Есть такая деревня в Дагестане — Цовкра. Из горного села вышло много поколений знаменитых циркачей–канатоходцев, а легендам о зарождении этого специального местного промысла — с полтысячи лет. Однако национальная конкретика режиссеру Яне Туминой не очень–то нужна: дагестанский акцент размывается до "кавказского вообще" (за рассказчика тут — голос осетинского актера Сослана Бибилова), а типично кавказская драма расширяется до классического конфликта между долгом и чувством.
Камерная "Деревня канатоходцев", поставленная труппой "Открытое пространство", идеально рифмуется с камерным пространством Музея Ф. М. Достоевского. Сюжет спектакля фактически исчерпывается завязкой. По обычаю деревни канатоходцев, жители которой когда–то спаслись из страшного пожара благодаря диковинному умению, каждая невеста должна пройти по веревке над ущельем в ночь перед свадьбой. Пройдет — все будет хорошо, нет — так жених погорюет в трауре годик и посватается за следующую. "Женщин много, мужчин мало", — приговаривают актрисы Алла Данишевская и Регина Окунева. "Хорошая жизнь", — вторят Александр Балсанов и Ренат Шавалиев. Влюбленные по–настоящему жених и невеста за полтора часа с антрактом найдут выход из опасного положения, и жизнь в деревне станет немного человечней. Но идти в Музей Достоевского взрослым и детям стоит совсем не за этим.
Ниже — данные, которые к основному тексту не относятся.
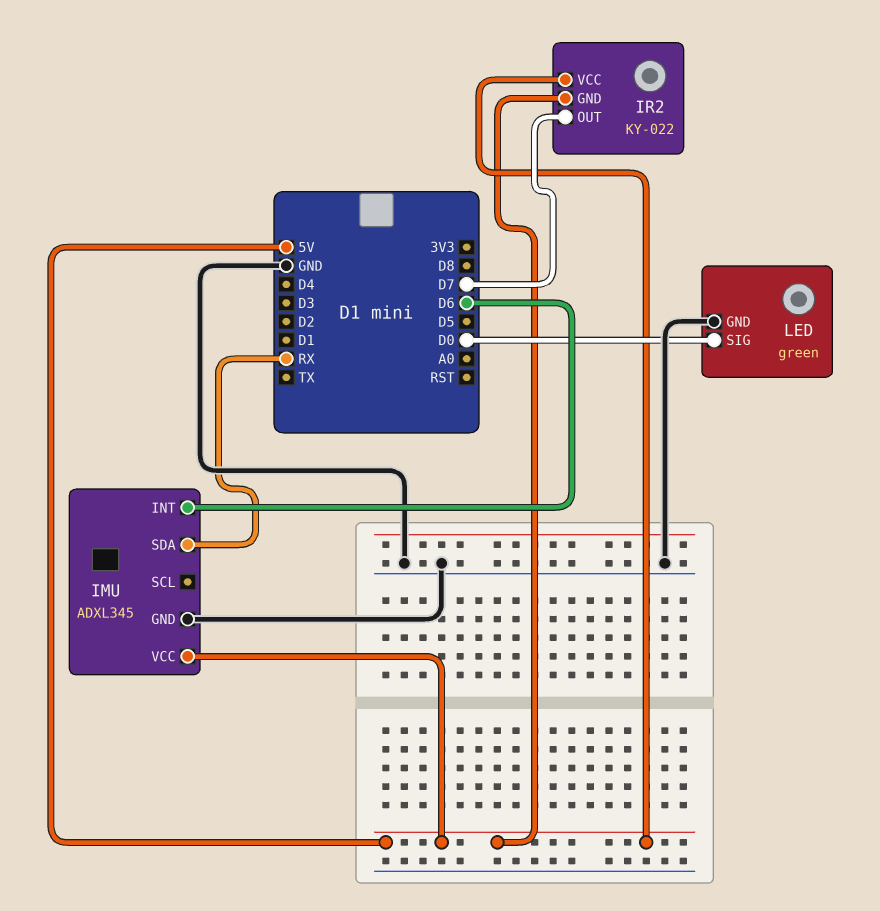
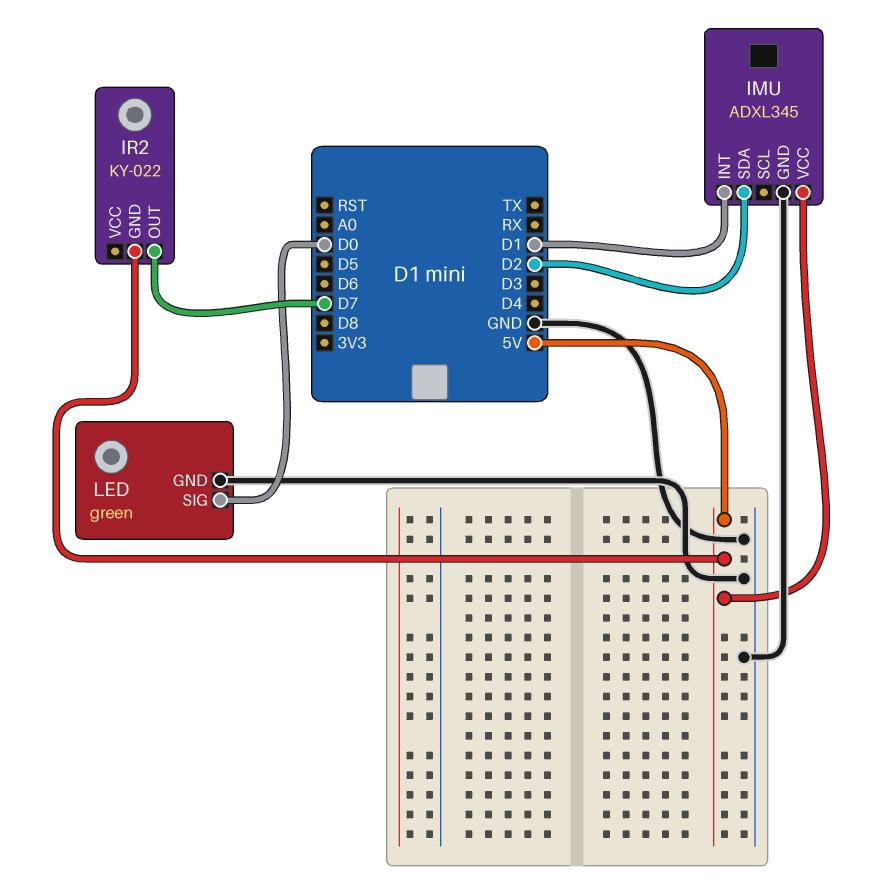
IMU pin INT: D6 -> D1
IMU pin SDA: RX -> D2
IR2 pin VCC: 5V -> none

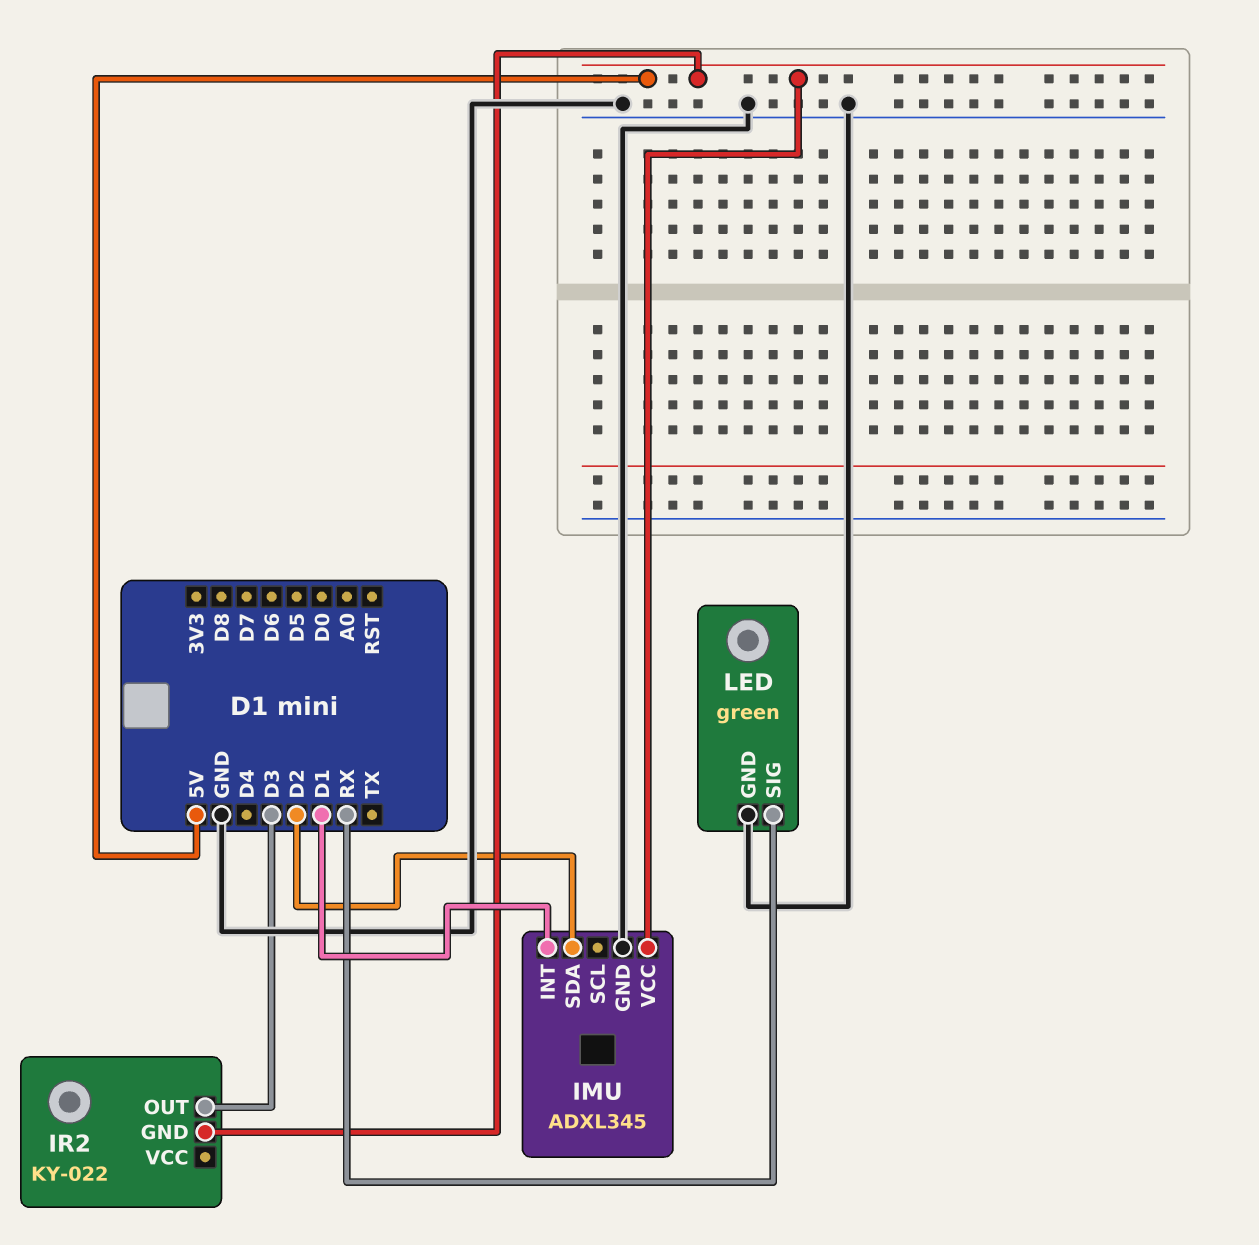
IR2 pin OUT: D7 -> D3
LED pin SIG: D0 -> RX

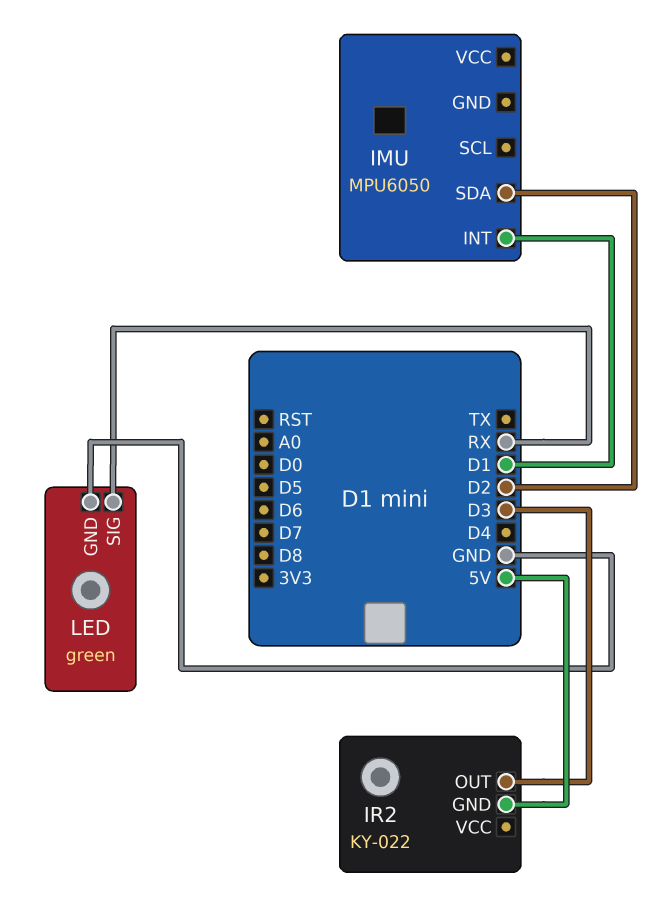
IMU: ADXL345 -> MPU6050
IMU pin GND: GND -> none
IMU pin VCC: 5V -> none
Мать и отец, жених и невеста, обряженные в одинаковые высокие шапки, старые пиджачки и суфийские широкие юбки, заняты не столько сюжетом, сколько строительством своего горного мира (чуть не сказала "горнего" — и ведь ошиблась всего капельку). Подручные материалы для него собрала Кира Камалидинова — художник, а точнее, постоянный соавтор Яны Туминой. Это она вынесла с пригородного пожарища несгоревшие доски, привезла камней, положила их в авоськи, прикрепила веревки — получились и горы, и деревня, и столы, и качели, и целый мир. К одной из досок прицепили струну — вышел отличный смычково–щипковый музыкальный инструмент, на котором Ренат Шавалиев, выпускник мастерской Руслана Кудашова, аккомпанирует горловому пению Александра Балсанова или сцене сватовства.
На веревках балансируют куклы, сделанные Кирой: эфемерные создания из тряпочек, палочек и ниток почти бестелесны, да и лиц у них толком нет, одни действия. Любое движение — обаятельный трюк с предметом: затемнение — свет — и малюсенькие куклы–младенцы, похожие на светлячков, видят друг друга в первый раз. Затемнение — и вертящийся–светящийся Метеоролог летит сквозь звезды с прогнозом погоды на устах. Затемнение — свет — и войлочные шапки превращаются в Филина и Орла (не спрашивайте, что они делают в деревне, где люди промышляют исключительно охотой на птиц).
Каждая крошечная мизансцена выделана как драгоценное кружево, выделена точно подогнанными музыкальной фразой, световым пятном и новым "фокусом". Каждая — законченная миниатюра, только не рисованная, а рукодельная.
В волшебной табакерке "Деревни канатоходцев" в общем–то важно не то, что происходит, важно как. Аккуратно, внимательно, с любовью. Тут–то и обнаруживается словно само собой этическое второе дно спектакля, отнюдь не специфически кавказское.
Нежные, доверительные манипуляции актеров с куклами, камнями, досками и веревками без всяких высоких слов говорят о том, что любовь к родине — не в верности старым обычаям, а в любви как таковой. К своим горам, домам и людям. А в мире, исполненном любви, конфликт между долгом и чувством — вещь такая, не обязательная. Как прогноз погоды от Метеоролога, совершенно необязательный в этой маленькой притче.